C’est vrai : cette phrase “va au bout de tes rêves” sonne comme une promesse, comme si elle contenait la clé d’un bonheur assuré, authentique. Mais pourquoi ? Pourquoi retrouver en nous des rêves enfouis, les identifier, les ériger en buts et les atteindre par tous les moyens, psychiques ou matériels, serait-il une promesse de bonheur ? 

C’est qu’on y trouve le présupposé suivant : si nous allons mal, c’est parce que nous aurions perdu de vue ces rêves, et par là une partie de nous-mêmes, et si nous voulons aller mieux, il faudrait tout simplement tenter de les réaliser. Mais pourquoi le bonheur serait-il contenu là, dans ces rêves, dans des rêves ? Et pourquoi le rêve serait-il vraiment, plus qu’autre chose, le lieu de notre moi authentique ? 

Idéaliser les rêves

C’est un cliché, une évidence : la réalisation totale, complète, ultime de soi, résiderait dans celle de nos rêves. Vous savez, ceux qu’on avait quand on était enfant : le rêve de devenir astronaute, pompier, d’être écrivain comme Jacques Brel, d’être vétérinaire, d’être célèbre ou d’avoir beaucoup d’argent…. Il y aurait là l’essence de ce que nous sommes au fond, une essence désormais inatteignable ou perdue d’un moi idéalisé. 

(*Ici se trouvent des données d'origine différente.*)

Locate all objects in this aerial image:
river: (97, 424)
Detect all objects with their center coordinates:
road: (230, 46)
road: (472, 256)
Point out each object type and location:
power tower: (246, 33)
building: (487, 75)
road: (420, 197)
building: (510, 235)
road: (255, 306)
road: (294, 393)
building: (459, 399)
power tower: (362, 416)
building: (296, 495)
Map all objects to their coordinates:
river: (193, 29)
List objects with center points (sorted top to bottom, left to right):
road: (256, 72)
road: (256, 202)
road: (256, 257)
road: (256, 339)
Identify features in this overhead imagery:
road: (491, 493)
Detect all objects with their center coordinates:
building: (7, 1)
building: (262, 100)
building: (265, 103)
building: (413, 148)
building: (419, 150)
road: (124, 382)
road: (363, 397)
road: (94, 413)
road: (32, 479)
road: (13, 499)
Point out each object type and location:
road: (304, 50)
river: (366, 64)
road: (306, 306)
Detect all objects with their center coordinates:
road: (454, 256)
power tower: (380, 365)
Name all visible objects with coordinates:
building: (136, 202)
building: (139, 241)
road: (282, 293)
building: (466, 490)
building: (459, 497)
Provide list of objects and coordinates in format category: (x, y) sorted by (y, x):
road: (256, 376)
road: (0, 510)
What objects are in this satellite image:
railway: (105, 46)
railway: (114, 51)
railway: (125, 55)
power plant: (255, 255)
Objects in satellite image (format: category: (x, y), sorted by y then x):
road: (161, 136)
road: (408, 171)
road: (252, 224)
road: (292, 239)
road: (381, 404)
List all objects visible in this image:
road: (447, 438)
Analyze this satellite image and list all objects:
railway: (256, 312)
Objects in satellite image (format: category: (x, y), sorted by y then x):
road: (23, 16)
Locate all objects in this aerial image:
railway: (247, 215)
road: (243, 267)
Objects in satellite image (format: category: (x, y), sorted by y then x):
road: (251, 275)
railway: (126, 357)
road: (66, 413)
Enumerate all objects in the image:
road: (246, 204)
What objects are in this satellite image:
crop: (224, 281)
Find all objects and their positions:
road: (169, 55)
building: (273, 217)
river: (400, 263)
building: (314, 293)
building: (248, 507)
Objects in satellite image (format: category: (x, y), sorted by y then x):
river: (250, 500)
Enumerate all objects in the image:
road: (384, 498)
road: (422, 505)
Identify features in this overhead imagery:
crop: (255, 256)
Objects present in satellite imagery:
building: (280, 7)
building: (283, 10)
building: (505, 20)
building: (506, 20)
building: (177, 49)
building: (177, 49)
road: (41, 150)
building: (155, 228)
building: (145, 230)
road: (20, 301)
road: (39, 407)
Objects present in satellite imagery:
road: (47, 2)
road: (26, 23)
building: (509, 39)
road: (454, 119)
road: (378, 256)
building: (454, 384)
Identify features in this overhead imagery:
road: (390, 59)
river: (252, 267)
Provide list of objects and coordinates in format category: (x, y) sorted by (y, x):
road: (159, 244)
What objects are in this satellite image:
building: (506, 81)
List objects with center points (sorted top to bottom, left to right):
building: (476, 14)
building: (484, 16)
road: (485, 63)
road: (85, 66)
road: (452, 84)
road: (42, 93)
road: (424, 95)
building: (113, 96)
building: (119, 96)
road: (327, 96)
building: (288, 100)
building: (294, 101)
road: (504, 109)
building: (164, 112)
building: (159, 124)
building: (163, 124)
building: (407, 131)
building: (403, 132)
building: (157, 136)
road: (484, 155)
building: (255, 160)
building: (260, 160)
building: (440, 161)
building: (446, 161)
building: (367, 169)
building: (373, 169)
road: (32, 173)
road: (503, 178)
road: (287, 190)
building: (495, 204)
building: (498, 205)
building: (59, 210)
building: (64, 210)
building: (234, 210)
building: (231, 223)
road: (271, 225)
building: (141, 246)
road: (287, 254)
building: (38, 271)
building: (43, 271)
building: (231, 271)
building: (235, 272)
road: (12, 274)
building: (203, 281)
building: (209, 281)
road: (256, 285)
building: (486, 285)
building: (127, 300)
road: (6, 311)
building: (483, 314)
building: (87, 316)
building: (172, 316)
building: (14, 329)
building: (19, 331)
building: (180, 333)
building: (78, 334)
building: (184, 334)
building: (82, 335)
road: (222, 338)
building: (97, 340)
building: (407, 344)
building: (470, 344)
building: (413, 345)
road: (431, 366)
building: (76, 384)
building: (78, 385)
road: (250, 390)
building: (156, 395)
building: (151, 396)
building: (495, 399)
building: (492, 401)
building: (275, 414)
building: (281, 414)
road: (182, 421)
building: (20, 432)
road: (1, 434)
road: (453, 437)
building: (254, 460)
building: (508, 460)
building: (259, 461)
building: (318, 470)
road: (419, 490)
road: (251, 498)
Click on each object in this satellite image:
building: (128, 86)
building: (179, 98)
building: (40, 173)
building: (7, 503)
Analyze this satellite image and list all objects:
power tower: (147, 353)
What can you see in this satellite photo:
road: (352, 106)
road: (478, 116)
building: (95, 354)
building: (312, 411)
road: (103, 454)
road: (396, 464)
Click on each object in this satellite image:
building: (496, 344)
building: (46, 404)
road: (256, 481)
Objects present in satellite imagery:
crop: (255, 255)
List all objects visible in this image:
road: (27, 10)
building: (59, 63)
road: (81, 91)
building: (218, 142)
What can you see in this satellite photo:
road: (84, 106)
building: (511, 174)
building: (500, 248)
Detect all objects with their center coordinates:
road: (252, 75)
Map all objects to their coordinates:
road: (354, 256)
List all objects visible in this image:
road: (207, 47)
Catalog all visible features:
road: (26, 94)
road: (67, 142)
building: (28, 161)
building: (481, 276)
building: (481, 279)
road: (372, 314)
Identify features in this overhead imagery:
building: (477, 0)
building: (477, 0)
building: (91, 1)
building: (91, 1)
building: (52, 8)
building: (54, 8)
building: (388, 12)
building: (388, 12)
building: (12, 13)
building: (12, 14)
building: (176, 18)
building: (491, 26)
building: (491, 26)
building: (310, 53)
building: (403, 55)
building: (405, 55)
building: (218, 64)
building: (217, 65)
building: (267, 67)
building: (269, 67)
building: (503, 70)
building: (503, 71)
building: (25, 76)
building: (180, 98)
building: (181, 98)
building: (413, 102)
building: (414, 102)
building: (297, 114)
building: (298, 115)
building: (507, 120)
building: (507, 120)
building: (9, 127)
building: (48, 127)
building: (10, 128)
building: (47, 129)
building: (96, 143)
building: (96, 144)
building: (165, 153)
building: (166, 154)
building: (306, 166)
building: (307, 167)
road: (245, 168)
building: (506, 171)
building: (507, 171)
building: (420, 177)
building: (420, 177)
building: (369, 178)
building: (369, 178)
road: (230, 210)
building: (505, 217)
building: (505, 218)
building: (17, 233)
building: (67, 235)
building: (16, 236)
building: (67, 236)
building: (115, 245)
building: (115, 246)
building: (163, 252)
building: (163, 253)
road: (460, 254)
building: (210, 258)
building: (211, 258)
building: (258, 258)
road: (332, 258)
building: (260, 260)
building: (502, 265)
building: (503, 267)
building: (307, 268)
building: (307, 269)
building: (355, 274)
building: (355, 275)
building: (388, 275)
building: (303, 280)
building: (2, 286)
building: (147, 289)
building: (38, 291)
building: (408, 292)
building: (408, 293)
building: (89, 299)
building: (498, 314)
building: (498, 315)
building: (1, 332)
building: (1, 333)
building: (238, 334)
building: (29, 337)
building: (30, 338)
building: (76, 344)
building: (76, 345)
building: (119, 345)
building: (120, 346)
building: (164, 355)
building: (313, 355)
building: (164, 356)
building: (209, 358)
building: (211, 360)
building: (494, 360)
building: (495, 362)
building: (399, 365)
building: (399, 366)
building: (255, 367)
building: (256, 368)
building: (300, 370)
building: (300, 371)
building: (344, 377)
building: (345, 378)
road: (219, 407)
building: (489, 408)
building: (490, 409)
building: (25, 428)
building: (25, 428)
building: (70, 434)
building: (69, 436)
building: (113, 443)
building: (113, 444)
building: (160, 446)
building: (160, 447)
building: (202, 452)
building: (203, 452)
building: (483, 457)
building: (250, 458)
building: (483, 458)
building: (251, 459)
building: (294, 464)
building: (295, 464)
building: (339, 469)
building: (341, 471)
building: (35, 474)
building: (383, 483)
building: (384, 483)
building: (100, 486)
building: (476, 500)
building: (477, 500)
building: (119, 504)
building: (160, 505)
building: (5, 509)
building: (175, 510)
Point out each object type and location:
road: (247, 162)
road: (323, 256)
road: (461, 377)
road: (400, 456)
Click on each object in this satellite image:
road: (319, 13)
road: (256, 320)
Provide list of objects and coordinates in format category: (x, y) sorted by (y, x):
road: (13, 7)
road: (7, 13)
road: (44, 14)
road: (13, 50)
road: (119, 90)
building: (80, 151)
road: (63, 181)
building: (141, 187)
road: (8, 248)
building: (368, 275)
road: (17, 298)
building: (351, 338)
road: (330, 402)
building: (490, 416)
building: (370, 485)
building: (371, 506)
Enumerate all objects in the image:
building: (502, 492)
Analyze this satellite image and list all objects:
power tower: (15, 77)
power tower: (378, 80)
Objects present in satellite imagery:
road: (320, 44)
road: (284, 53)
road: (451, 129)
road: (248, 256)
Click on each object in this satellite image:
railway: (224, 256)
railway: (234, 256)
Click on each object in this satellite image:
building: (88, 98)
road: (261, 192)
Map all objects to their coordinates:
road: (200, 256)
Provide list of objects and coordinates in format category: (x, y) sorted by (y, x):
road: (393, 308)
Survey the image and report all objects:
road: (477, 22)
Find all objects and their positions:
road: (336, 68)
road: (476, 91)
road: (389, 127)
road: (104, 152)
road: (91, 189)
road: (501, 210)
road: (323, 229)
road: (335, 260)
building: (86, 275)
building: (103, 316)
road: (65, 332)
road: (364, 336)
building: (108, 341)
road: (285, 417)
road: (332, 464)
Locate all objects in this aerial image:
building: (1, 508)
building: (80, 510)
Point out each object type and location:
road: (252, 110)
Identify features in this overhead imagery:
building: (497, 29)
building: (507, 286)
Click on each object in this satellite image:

Réaliser ses rêves, ce serait donc accomplir la chose qui nous semble la plus importante, qui nous caractérise le mieux, ce serait atteindre la meilleure version de nous-mêmes, la plus adéquate, la plus authentique, la plus fidèle. Ce serait, en fait, toucher son propre idéal.
Mais au-delà de cet egotrip, de cette volonté de puissance, on peut se demander : l’identification entre soi et ses rêves est-elle si claire ? Nos rêves sont-ils si authentiques, si purs ? Jusqu’où sont-ils reconstruits ? Interprétés ? 

Cette idée de “réaliser ses rêves” recouvre ainsi non seulement l’idée, bancale, que le rêve contient notre moi réel, vierge de la corruption du monde extérieur, mais aussi celle, tout aussi bancale, que le rêve est vrai, qu’il touche juste, qu’il a raison.
C’est comme si en misant sur le rêve, on idéalisait déjà le rêve en tant que tel, comme s’il était, de fait, meilleur que la réalité, dans le vrai quand la réalité serait trompeuse, viciée, fausse…
Mais si les rêves sont meilleurs que le réel, pourquoi vouloir donc les réaliser ? 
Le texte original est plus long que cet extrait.